======== TEXTO DADO ========

El dirigente nacionalista ha reiterado, en concreto, que para cambiar el marco político es "necesario que la última palabra la tengan los ciudadanos", pero que para ello se necesitan unas "condiciones previas", como son un "acuerdo amplio e integrador en la sociedad vasca" y la ausencia de violencia, algo que, a su juicio, ya ha defendido Ibarretxe en numerosas ocasiones y en el propio discurso de investidura.
"El lehendakari dijo en su día que la ausencia de violencia era necesaria para que los ciudadanos tuviesen la palabra. El PNV y el lehendakari vamos a jugar de la misma mano y yo veía necesario, como presidente del PNV, poner un punto de seriedad en este debate, porque este pueblo necesita un poco de corrección y porque no se puede jugar con ligereza", ha manifestado.
Imaz ha agregado que "los ciudadanos tendrán sin duda la palabra" pero que los partidos "no pueden dejar la pelota en su tejado", abogando por un "acuerdo amplio" que debería "al menos igualar" el consenso logrado con el Estatuto de Gernika , tal y como decía el documento del EBB.
El dirigente del PNV, que ha afirmado que no habló sobre el artículo con nadie del EBB antes de publicarlo, ha asegurado que en la reunión de la Ejecutiva de ayer los allí presentes estaban "de acuerdo" con sus reflexiones, "que lo que allá se decía coincidía con los documentos del partido y que era necesario debatir de forma profunda y fijar posiciones en torno a este tema".
El presidente del PNV ha criticado la "frivolidad" y la "ligereza" con la que otros partidos y algunos medios han abordado el tema de la consulta y ha afirmado que él se ha limitado a "dar a conocer la posición del PNV".

======== LOS DATOS ========

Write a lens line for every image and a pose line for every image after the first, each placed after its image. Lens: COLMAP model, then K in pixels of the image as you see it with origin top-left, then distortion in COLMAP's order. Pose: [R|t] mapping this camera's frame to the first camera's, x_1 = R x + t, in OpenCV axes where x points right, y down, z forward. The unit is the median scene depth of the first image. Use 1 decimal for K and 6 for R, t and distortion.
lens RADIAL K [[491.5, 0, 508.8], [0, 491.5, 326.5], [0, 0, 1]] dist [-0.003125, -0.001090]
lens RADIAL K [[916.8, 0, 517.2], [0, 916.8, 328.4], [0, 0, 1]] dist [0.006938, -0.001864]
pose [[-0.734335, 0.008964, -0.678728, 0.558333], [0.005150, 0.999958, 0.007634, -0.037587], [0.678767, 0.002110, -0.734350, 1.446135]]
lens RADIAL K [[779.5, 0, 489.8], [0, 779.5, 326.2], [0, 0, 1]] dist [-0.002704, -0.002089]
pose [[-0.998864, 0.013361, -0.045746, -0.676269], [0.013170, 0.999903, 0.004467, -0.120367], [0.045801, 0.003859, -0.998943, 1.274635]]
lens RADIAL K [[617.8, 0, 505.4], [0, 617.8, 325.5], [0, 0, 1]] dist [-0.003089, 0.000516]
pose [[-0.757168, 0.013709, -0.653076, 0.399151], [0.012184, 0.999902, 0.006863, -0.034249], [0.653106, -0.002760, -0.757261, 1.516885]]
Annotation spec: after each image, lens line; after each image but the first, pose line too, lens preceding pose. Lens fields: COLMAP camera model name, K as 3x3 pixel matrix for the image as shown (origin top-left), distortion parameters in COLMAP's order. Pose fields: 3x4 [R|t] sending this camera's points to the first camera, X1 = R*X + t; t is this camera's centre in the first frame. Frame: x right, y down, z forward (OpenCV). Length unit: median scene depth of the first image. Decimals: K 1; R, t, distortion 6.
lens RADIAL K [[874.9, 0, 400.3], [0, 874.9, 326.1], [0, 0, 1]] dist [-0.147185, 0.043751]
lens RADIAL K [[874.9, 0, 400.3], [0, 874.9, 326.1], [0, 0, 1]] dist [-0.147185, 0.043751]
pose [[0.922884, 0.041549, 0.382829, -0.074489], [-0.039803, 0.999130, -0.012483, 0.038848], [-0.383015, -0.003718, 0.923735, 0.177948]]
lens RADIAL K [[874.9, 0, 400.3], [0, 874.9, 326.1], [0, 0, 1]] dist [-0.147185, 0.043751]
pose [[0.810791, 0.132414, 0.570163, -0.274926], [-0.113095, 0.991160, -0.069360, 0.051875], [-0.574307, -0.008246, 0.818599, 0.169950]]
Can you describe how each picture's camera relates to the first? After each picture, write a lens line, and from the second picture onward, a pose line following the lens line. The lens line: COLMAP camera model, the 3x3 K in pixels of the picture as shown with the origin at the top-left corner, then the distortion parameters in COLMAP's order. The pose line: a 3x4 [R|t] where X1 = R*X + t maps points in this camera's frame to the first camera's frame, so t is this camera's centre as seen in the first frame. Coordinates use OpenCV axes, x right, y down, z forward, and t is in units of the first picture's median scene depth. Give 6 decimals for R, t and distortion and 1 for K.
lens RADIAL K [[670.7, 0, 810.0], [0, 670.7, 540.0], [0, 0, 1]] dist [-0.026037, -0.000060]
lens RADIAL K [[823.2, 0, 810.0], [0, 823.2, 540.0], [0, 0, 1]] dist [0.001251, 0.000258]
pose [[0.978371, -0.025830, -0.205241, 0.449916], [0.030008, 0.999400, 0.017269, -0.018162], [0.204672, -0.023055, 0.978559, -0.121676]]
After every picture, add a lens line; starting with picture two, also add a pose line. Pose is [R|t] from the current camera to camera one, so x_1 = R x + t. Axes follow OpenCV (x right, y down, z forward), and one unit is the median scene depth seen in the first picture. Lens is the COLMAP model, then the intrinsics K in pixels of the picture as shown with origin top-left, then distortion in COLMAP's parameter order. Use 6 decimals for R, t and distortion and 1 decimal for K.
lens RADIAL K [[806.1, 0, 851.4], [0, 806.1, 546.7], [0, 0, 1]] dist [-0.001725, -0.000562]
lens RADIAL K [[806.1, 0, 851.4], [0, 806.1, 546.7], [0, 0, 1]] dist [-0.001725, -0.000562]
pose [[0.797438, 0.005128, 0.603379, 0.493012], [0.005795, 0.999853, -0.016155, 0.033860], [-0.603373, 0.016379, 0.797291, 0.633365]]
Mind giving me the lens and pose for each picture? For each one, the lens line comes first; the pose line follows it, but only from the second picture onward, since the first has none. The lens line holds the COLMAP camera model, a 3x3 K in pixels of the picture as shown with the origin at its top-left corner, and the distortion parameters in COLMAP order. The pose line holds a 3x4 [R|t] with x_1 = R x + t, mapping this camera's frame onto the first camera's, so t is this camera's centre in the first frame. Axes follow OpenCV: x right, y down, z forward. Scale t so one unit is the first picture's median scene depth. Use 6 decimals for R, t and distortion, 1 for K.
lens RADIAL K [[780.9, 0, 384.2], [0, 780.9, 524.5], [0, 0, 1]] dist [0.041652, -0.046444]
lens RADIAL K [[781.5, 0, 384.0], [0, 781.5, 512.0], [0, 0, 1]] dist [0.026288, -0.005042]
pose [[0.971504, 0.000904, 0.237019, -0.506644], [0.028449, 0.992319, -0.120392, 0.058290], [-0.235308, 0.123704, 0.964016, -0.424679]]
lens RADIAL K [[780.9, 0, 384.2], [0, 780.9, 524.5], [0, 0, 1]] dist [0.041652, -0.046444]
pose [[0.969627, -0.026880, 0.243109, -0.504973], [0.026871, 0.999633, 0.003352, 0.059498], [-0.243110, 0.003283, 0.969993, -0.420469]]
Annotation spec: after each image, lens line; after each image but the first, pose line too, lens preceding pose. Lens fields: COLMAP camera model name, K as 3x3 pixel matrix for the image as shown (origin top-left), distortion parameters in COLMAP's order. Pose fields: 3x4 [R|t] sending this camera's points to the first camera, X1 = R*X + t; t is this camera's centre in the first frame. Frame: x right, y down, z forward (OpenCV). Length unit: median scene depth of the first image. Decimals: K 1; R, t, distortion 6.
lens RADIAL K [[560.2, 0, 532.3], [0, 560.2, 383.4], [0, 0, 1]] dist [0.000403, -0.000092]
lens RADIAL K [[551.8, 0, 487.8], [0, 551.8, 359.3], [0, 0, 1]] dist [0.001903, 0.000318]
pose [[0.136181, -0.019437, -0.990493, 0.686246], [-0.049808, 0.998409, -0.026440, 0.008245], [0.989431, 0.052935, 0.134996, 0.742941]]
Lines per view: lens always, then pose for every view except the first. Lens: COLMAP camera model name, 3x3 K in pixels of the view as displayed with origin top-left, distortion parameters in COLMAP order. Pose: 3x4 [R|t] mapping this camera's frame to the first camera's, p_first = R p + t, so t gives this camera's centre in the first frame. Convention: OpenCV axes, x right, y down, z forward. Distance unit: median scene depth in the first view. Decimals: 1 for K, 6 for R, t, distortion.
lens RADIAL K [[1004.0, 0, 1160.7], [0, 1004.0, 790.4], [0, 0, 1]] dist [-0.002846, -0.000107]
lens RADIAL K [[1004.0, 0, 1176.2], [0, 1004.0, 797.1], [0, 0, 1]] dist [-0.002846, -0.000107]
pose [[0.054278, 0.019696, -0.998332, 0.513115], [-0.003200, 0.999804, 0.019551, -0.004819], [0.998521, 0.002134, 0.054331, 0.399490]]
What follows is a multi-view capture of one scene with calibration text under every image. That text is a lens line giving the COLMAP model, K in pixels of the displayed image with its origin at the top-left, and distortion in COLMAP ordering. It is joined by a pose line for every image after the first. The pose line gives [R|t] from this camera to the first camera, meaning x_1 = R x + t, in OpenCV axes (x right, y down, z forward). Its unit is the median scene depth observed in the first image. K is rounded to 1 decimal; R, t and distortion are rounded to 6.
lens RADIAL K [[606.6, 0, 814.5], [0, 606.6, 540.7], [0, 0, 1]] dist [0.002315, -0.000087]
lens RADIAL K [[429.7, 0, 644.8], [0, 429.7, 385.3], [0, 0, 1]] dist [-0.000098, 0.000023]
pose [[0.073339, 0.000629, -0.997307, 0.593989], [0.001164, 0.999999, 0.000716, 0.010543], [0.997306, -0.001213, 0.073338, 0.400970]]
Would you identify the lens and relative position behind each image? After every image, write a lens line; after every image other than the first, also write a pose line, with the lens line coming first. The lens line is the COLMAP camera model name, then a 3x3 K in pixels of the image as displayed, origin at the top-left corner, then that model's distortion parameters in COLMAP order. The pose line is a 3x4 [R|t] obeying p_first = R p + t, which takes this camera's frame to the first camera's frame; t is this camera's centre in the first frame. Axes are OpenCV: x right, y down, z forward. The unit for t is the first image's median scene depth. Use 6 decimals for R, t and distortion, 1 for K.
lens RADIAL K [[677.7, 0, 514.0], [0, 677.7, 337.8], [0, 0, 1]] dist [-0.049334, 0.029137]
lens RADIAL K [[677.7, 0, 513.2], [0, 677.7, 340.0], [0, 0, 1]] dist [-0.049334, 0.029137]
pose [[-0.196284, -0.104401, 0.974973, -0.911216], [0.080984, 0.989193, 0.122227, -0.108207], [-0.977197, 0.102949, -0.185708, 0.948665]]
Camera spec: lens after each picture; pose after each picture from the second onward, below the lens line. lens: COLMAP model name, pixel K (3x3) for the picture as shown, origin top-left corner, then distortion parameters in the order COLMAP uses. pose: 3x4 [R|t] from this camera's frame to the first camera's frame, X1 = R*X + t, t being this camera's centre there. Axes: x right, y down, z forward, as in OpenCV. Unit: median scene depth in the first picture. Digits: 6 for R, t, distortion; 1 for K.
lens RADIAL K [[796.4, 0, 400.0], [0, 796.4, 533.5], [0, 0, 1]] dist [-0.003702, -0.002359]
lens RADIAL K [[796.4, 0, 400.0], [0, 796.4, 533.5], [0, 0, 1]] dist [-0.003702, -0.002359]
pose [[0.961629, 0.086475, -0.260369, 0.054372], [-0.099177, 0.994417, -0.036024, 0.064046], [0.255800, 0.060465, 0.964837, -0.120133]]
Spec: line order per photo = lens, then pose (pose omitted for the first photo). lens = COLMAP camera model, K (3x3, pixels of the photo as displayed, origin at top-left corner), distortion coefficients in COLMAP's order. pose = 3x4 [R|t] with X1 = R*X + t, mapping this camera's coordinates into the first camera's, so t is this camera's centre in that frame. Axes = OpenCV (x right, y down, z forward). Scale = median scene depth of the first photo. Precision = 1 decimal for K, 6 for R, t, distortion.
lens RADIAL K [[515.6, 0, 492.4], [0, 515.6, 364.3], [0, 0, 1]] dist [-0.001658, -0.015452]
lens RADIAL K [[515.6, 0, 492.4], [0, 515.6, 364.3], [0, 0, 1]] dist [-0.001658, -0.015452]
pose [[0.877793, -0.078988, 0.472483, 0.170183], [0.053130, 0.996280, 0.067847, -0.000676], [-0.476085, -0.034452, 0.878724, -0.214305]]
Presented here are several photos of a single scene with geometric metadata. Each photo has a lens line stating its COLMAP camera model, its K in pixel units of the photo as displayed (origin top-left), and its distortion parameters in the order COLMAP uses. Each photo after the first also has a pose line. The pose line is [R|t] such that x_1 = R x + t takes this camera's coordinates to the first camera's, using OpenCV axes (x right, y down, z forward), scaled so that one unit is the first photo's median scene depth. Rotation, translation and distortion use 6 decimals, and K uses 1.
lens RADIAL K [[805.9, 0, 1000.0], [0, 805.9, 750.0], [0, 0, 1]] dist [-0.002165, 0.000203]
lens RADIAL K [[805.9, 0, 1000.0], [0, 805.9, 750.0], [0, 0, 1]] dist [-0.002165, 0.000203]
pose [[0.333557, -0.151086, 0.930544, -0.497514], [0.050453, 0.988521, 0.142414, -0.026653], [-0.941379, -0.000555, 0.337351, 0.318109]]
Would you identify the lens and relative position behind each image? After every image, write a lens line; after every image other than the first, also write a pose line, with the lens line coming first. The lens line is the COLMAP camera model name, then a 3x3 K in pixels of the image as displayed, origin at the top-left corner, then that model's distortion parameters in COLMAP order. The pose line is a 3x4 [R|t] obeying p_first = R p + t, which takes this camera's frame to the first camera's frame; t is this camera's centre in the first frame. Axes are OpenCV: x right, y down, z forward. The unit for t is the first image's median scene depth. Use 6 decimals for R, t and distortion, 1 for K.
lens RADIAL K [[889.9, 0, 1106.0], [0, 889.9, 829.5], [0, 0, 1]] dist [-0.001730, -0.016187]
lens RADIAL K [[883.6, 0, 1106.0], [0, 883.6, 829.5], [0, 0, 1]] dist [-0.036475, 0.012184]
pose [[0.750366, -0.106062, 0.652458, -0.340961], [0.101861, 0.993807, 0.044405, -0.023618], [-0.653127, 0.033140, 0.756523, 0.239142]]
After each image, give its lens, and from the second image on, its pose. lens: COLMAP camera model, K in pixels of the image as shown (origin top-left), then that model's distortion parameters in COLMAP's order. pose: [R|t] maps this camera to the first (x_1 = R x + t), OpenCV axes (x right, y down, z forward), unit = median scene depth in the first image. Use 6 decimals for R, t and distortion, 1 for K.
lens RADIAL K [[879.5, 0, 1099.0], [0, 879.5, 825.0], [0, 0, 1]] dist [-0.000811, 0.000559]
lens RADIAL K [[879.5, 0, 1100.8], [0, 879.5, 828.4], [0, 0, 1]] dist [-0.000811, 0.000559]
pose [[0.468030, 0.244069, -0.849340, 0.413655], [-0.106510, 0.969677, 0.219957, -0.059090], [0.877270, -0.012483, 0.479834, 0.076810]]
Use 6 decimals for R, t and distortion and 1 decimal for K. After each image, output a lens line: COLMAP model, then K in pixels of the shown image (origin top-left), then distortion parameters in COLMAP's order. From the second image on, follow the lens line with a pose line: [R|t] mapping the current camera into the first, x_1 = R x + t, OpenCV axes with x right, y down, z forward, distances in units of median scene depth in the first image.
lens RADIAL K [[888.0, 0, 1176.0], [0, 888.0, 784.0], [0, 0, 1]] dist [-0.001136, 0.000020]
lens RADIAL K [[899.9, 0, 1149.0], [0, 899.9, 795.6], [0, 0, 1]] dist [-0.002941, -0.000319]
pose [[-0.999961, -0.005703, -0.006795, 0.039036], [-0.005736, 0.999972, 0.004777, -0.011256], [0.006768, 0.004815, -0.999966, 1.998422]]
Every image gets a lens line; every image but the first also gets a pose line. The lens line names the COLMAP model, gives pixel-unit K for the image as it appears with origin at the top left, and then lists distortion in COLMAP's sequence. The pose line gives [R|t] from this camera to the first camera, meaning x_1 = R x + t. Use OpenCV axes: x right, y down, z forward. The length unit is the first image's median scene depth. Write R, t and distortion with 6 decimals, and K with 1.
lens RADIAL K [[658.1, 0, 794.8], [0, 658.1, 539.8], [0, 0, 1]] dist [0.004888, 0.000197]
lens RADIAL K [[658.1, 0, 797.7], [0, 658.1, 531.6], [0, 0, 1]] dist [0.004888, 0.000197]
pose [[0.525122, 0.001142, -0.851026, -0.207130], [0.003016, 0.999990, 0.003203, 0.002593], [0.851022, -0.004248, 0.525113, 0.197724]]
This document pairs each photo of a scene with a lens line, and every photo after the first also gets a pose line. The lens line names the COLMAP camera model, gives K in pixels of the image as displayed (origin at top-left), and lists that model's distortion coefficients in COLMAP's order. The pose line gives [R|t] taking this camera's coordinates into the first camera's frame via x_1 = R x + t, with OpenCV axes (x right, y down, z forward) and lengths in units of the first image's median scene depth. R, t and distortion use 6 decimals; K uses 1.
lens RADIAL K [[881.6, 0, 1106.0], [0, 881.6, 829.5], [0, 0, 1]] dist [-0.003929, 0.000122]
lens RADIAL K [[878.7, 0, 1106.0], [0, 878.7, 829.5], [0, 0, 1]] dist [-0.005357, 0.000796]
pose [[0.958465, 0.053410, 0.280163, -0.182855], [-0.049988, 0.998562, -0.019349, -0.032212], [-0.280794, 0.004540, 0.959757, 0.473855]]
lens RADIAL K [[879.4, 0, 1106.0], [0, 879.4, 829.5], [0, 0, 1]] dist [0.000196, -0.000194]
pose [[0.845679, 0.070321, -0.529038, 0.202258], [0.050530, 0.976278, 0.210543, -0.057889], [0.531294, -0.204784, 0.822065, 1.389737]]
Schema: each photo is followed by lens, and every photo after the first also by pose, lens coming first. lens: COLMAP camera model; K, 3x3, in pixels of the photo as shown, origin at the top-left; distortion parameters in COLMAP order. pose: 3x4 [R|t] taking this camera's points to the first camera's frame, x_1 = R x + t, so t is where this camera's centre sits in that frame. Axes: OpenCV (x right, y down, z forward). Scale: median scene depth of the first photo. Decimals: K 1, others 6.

========

→ TAREAS:
1. Según el texto sobre el PNV, ¿qué consenso debería, como mínimo, igualar el acuerdo amplio que defiende Imaz?
2. Enumera todas las expresiones entre comillas del párrafo del texto sobre el PNV que empieza por «El presidente del PNV ha criticado».
3. Prosigue el texto sobre el PNV a partir de su último párrafo.
Los registros no tienen relación con el texto sobre el PNV.

→ RESPUESTAS ESPERADAS:
1. El consenso logrado con el Estatuto de Gernika.

2.
- frivolidad
- ligereza
- dar a conocer la posición del PNV

3.
Sobre los reproches lanzados desde EA y EB, ha reconocido que sus socios de Gobierno tienen "toda la legitimidad" para dar su opinión. pero ha matizado que el PNV es el "partido líder" del tripartito y que cuenta con dos tercios de sus parlamentarios.
Asimismo, se ha preguntado "hasta qué punto respeta Rafa Larreina el valor de la palabra", después de que el secretario de Organización de EA acusase a Imaz de conceder el derecho de veto a ETA , y ha señalado que el acuerdo del tripartito dice que "la ausencia de violencia será necesaria para llevar adelante ese referéndum". "Le pediría un poco de seriedad y que sea capaz de respetar lo que ha firmado. Para mí la palabra tiene un valor y espero que para Rafa Larreina tenga un poco de valor. Hemos firmado un acuerdo y en ese acuerdo se incluyen unas condiciones", ha declarado.
El líder del PNV se ha remitido continuamente al documento del EBB en el que se apelaba a "no imponer y no impedir" un acuerdo en la sociedad vasca y una posterior consulta. A este respecto, ha afirmado que los partidos nacionalistas, pese a poder contar con "mayoría numérica", están "dispuestos a limitarlo" con el fin de que el texto que salga de Euskadi sea "aceptado en su plenitud en Las Cortes".
En referencia a lo bien que los socialistas han recibido las reflexiones de Imaz, el dirigente nacionalista se ha mostrado dispuesto a "poner encima de la mesa mi artículo, el documento del EBB y el acuerdo del tripartito" y ha señalado que si consideran que lo allí recogido es "elogiable" para el PSE "no habrá problema para firmar acuerdos".